TASK DESCRIPTION —
Only one portion of the data is to be written out: from the line bearing "Data Collection Technique" through the line bearing "<strong>1.7 Years Considered". Write it exactly as it appears.

SOURCE INFORMATION —

Segment Open

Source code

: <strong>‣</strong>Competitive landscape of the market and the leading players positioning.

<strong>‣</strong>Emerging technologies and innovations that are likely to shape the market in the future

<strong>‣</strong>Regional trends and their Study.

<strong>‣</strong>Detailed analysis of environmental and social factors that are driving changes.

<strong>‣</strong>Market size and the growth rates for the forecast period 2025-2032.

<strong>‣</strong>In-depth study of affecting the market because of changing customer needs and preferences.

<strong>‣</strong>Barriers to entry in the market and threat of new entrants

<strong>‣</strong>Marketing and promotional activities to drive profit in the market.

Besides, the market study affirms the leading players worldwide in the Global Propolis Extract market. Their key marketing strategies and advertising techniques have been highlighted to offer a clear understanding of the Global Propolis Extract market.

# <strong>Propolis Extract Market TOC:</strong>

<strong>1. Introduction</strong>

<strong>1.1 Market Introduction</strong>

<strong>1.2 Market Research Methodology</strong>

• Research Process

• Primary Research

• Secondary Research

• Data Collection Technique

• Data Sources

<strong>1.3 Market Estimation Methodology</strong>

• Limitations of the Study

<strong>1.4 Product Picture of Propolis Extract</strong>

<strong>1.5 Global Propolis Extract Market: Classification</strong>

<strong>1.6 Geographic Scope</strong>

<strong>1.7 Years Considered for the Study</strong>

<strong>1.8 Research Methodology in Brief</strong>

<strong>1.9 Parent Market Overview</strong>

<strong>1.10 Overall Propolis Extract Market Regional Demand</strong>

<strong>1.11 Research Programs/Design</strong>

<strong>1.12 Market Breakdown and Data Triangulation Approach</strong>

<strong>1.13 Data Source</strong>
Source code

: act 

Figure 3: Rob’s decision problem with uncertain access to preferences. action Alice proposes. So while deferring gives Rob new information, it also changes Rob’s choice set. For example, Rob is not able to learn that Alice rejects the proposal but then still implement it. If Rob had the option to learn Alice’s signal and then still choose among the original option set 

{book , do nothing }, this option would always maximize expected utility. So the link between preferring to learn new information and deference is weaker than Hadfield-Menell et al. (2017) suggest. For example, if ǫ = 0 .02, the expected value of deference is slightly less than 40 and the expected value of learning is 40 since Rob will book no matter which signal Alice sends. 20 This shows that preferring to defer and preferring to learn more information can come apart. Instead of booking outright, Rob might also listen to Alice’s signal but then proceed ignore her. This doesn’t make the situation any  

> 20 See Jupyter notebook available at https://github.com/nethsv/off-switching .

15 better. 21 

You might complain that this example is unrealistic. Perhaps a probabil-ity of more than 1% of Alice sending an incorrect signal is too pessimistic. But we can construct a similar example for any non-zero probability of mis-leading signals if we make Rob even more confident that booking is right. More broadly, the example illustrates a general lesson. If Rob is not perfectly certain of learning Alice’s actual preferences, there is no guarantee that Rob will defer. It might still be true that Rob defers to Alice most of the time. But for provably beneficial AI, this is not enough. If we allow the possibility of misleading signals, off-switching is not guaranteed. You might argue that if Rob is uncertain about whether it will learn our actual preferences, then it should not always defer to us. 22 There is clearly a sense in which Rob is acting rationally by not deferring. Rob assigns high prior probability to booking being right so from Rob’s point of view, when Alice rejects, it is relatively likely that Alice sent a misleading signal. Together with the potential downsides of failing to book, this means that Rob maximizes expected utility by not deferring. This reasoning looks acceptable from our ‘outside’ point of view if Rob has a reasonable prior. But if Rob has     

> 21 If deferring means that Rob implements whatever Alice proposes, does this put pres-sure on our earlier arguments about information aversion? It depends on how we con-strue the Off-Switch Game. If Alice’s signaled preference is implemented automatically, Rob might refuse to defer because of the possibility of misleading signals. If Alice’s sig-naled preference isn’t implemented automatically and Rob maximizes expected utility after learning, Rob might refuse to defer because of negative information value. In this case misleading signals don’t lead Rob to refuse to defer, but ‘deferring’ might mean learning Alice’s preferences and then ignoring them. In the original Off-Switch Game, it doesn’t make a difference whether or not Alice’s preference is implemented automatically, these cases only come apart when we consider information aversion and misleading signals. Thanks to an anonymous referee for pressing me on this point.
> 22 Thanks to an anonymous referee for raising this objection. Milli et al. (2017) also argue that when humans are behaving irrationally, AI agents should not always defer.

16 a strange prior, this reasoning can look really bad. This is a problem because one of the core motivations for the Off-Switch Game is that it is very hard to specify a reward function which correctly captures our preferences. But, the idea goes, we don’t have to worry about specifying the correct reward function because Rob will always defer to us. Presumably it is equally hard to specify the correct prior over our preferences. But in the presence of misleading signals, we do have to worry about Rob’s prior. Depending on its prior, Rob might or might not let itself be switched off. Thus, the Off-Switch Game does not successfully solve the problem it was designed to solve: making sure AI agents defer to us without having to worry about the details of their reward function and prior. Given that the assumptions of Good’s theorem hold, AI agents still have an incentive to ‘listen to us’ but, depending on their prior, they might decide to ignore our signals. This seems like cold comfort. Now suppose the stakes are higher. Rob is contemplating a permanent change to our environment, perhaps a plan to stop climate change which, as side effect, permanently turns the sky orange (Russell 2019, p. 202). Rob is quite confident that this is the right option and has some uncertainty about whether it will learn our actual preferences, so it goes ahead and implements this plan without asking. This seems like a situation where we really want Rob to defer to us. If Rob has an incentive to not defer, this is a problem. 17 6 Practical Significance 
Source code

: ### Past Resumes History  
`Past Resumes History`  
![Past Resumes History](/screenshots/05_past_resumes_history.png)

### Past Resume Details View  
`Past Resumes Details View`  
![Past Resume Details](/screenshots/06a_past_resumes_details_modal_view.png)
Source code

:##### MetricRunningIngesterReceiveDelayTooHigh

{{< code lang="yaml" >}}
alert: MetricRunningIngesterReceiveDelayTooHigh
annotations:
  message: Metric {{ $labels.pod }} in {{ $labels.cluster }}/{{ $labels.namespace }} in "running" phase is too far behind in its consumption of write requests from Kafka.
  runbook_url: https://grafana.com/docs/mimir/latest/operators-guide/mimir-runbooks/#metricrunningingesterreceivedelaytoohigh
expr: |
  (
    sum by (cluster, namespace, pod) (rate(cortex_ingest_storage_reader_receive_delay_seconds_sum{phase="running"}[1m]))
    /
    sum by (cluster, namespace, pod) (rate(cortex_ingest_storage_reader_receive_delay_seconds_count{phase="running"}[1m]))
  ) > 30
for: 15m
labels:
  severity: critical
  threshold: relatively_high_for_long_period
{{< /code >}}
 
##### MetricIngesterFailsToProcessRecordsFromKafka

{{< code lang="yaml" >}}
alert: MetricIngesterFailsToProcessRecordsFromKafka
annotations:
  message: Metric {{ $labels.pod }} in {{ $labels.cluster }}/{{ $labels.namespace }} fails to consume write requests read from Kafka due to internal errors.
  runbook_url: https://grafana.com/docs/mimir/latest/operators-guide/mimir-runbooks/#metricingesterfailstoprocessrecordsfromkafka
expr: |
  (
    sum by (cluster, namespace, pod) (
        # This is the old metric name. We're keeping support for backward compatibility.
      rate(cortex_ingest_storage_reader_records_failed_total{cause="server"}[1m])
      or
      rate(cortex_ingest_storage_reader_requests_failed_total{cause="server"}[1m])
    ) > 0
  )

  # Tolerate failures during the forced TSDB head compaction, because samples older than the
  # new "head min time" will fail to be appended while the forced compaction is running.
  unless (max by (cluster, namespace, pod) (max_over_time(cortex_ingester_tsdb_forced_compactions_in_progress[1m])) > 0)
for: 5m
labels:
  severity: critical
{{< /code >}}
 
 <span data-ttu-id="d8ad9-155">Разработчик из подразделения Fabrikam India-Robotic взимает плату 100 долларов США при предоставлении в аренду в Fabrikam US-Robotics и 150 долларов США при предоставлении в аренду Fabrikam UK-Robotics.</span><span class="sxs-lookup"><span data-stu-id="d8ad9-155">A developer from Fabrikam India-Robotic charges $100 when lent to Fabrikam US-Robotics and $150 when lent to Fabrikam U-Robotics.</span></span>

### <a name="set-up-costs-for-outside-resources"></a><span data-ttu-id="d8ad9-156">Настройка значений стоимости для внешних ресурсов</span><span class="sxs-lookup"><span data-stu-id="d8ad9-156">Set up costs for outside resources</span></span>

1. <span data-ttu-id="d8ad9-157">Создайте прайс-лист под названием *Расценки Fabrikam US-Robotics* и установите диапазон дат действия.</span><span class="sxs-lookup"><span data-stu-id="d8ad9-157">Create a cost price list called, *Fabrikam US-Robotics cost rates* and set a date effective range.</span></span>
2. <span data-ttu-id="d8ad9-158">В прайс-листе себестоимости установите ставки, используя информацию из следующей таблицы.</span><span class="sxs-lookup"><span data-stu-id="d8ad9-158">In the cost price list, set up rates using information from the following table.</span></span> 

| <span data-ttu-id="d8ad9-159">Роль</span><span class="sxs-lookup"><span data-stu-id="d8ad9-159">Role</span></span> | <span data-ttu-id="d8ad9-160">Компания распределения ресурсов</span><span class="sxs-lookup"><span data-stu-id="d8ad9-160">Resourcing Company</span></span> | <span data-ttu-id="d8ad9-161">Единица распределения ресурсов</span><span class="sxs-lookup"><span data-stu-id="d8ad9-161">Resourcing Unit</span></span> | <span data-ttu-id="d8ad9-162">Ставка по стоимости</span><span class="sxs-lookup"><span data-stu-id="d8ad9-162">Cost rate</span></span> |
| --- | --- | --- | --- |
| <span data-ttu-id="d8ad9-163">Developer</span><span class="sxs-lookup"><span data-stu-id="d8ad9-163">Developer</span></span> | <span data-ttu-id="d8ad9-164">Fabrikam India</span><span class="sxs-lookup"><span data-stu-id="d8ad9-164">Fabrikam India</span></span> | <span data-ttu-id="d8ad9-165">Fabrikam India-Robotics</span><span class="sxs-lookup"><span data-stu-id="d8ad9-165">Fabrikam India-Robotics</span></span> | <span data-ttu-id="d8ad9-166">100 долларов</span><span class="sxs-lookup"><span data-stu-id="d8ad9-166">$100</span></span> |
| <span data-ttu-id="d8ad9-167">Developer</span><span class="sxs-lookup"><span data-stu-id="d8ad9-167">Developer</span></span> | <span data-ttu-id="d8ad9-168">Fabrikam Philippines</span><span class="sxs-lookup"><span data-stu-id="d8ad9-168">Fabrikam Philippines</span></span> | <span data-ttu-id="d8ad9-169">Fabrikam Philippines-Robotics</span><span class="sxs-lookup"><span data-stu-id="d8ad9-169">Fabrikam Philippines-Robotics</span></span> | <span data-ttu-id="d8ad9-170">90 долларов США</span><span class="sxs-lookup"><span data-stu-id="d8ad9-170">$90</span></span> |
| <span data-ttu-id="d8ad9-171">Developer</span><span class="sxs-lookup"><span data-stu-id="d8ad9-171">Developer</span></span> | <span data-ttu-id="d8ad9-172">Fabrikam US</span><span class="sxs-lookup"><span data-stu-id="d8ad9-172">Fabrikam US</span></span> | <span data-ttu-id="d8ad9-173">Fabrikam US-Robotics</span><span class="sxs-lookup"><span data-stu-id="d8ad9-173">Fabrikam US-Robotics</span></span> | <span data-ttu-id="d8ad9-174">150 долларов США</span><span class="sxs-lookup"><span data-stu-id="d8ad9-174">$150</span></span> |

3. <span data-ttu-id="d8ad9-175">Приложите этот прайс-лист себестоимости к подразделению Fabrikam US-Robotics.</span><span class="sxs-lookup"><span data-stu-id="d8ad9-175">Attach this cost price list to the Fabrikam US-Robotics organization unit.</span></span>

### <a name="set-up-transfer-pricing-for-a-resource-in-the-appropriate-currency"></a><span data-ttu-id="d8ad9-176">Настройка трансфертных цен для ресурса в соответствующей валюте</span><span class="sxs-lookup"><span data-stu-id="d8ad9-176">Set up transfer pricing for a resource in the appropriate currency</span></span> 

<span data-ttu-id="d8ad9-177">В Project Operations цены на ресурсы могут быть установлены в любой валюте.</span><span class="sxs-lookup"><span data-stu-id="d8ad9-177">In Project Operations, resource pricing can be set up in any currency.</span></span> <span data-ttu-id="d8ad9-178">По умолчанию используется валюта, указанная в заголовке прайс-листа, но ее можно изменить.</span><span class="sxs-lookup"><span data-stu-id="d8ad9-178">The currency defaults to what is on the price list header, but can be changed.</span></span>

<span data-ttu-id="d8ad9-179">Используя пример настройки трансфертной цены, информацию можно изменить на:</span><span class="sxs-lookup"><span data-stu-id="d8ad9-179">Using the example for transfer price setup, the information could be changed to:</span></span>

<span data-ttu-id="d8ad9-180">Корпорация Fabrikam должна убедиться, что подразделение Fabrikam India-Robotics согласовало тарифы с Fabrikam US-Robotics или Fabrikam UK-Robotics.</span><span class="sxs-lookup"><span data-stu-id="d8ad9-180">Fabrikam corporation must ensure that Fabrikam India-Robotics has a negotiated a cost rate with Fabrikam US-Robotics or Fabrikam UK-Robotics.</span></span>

Segment Closed

THE ANSWER —
• Data Collection Technique

• Data Sources

<strong>1.3 Market Estimation Methodology</strong>

• Limitations of the Study

<strong>1.4 Product Picture of Propolis Extract</strong>

<strong>1.5 Global Propolis Extract Market: Classification</strong>

<strong>1.6 Geographic Scope</strong>

<strong>1.7 Years Considered for the Study</strong>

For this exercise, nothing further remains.